Determining whether or not an investment opportunity is one of these scams can be difficult, but not impossible. All Ponzi schemes share similar characteristics for which investors should be on the lookout. The major red flag is the promise of high investment returns with little to no risk involved. No matter what, investments carry risks. Those that have higher yield returns often come at greater risks than more conservative investments, so be suspicious of any investment that guarantees anything. Also be wary of overly consistent returns, since legitimate investments will go up and down over any given length of time.

Investments should always be registered with the US Securities and Exchange Commission (SEC).

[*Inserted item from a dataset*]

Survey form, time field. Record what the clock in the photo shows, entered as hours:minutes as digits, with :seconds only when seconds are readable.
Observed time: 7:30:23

Scams are typically not registered because investors will be given access to the company’s information, services, finances, and other information. All investment professionals should be licensed, so be on the lookout for unlicensed sellers or unregistered investment firms. Avoid anyone with secretive strategies and always be on the lookout for account errors. If you have trouble receiving a payment or cannot cash out an investment, it could be a scheme. Ask yourself if the investment is registers, if the seller is licensed, and how the risks compare to the potential earnings.